(Hardware design source data)

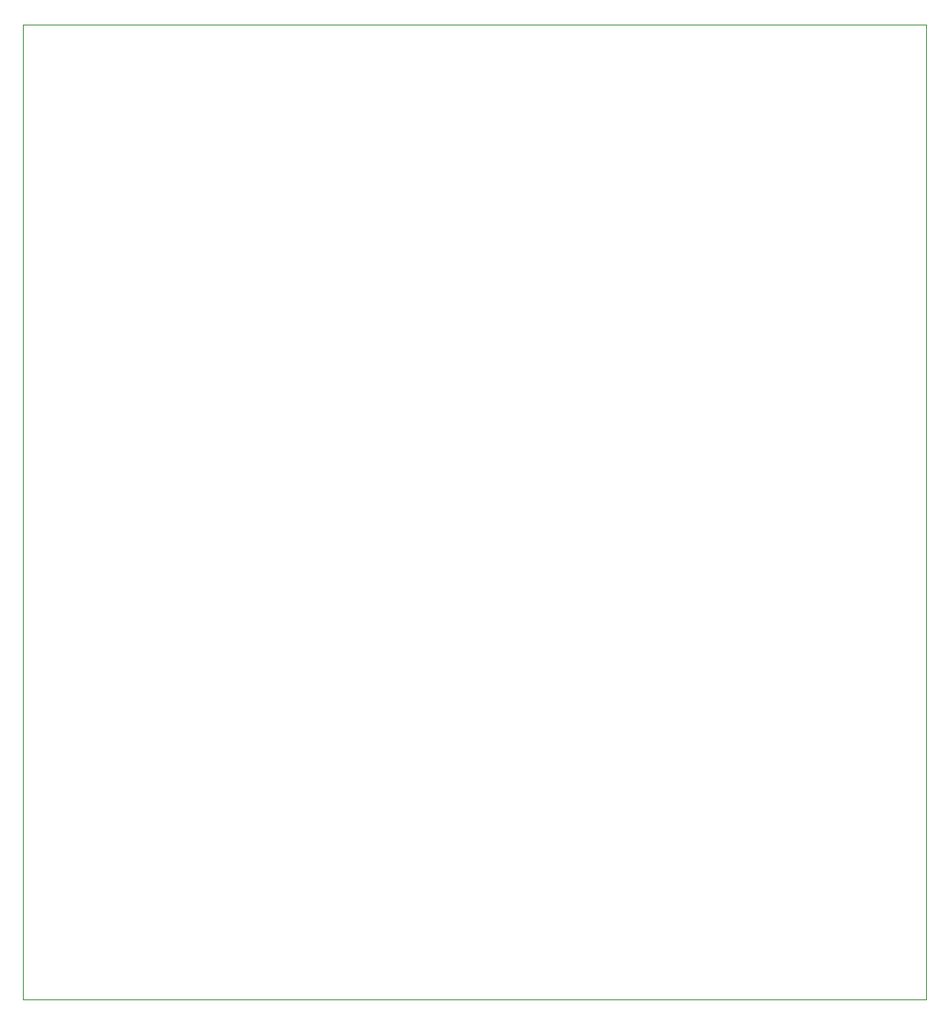
<source format=gm1>
G04 #@! TF.GenerationSoftware,KiCad,Pcbnew,(5.1.5)-3*
G04 #@! TF.CreationDate,2019-12-30T21:20:25-08:00*
G04 #@! TF.ProjectId,teensy40-bb-hc05-adapter,7465656e-7379-4343-902d-62622d686330,A*
G04 #@! TF.SameCoordinates,Original*
G04 #@! TF.FileFunction,Profile,NP*
%FSLAX46Y46*%
G04 Gerber Fmt 4.6, Leading zero omitted, Abs format (unit mm)*
G04 Created by KiCad (PCBNEW (5.1.5)-3) date 2019-12-30 21:20:25*
%MOMM*%
%LPD*%
G04 APERTURE LIST*
%ADD10C,0.050000*%
G04 APERTURE END LIST*
D10*
X100203000Y-44323000D02*
X100203000Y-141605000D01*
X100203000Y-141605000D02*
X190373000Y-141605000D01*
X190373000Y-44323000D02*
X190373000Y-141605000D01*
X100203000Y-44323000D02*
X190373000Y-44323000D01*
M02*

</source>
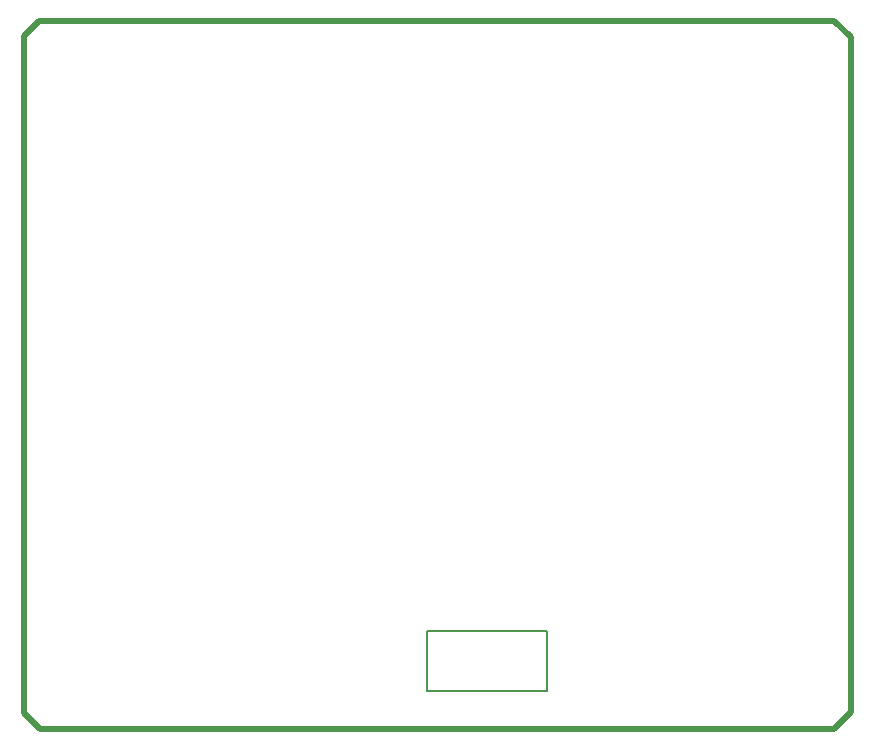
<source format=gbo>
G04*
G04 #@! TF.GenerationSoftware,Altium Limited,Altium Designer,20.0.13 (296)*
G04*
G04 Layer_Color=32896*
%FSLAX25Y25*%
%MOIN*%
G70*
G01*
G75*
%ADD13C,0.00787*%
%ADD19C,0.01968*%
D13*
X331142Y209409D02*
X371142D01*
X331142Y229410D02*
X371142D01*
Y209409D02*
Y229410D01*
X331142Y209409D02*
Y229410D01*
D19*
X472441Y202441D02*
Y427559D01*
X466850Y196850D02*
X472441Y202441D01*
X202150Y196850D02*
X466850D01*
X196850Y202150D02*
X202150Y196850D01*
X196850Y202150D02*
Y427850D01*
X202071Y433071D01*
X466929D01*
X472441Y427559D01*
M02*

</source>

• [WHAT YOU HAVE TO DO] Transcribe each of the records above precisely, with no pictures in the copy.

• [WRITTEN REPLY]
<source format=gm1>
G04 #@! TF.GenerationSoftware,KiCad,Pcbnew,(5.1.5)-3*
G04 #@! TF.CreationDate,2019-12-30T21:20:25-08:00*
G04 #@! TF.ProjectId,teensy40-bb-hc05-adapter,7465656e-7379-4343-902d-62622d686330,A*
G04 #@! TF.SameCoordinates,Original*
G04 #@! TF.FileFunction,Profile,NP*
%FSLAX46Y46*%
G04 Gerber Fmt 4.6, Leading zero omitted, Abs format (unit mm)*
G04 Created by KiCad (PCBNEW (5.1.5)-3) date 2019-12-30 21:20:25*
%MOMM*%
%LPD*%
G04 APERTURE LIST*
%ADD10C,0.050000*%
G04 APERTURE END LIST*
D10*
X100203000Y-44323000D02*
X100203000Y-141605000D01*
X100203000Y-141605000D02*
X190373000Y-141605000D01*
X190373000Y-44323000D02*
X190373000Y-141605000D01*
X100203000Y-44323000D02*
X190373000Y-44323000D01*
M02*

</source>
<source format=gbo>
G04*
G04 #@! TF.GenerationSoftware,Altium Limited,Altium Designer,20.0.13 (296)*
G04*
G04 Layer_Color=32896*
%FSLAX25Y25*%
%MOIN*%
G70*
G01*
G75*
%ADD13C,0.00787*%
%ADD19C,0.01968*%
D13*
X331142Y209409D02*
X371142D01*
X331142Y229410D02*
X371142D01*
Y209409D02*
Y229410D01*
X331142Y209409D02*
Y229410D01*
D19*
X472441Y202441D02*
Y427559D01*
X466850Y196850D02*
X472441Y202441D01*
X202150Y196850D02*
X466850D01*
X196850Y202150D02*
X202150Y196850D01*
X196850Y202150D02*
Y427850D01*
X202071Y433071D01*
X466929D01*
X472441Y427559D01*
M02*

</source>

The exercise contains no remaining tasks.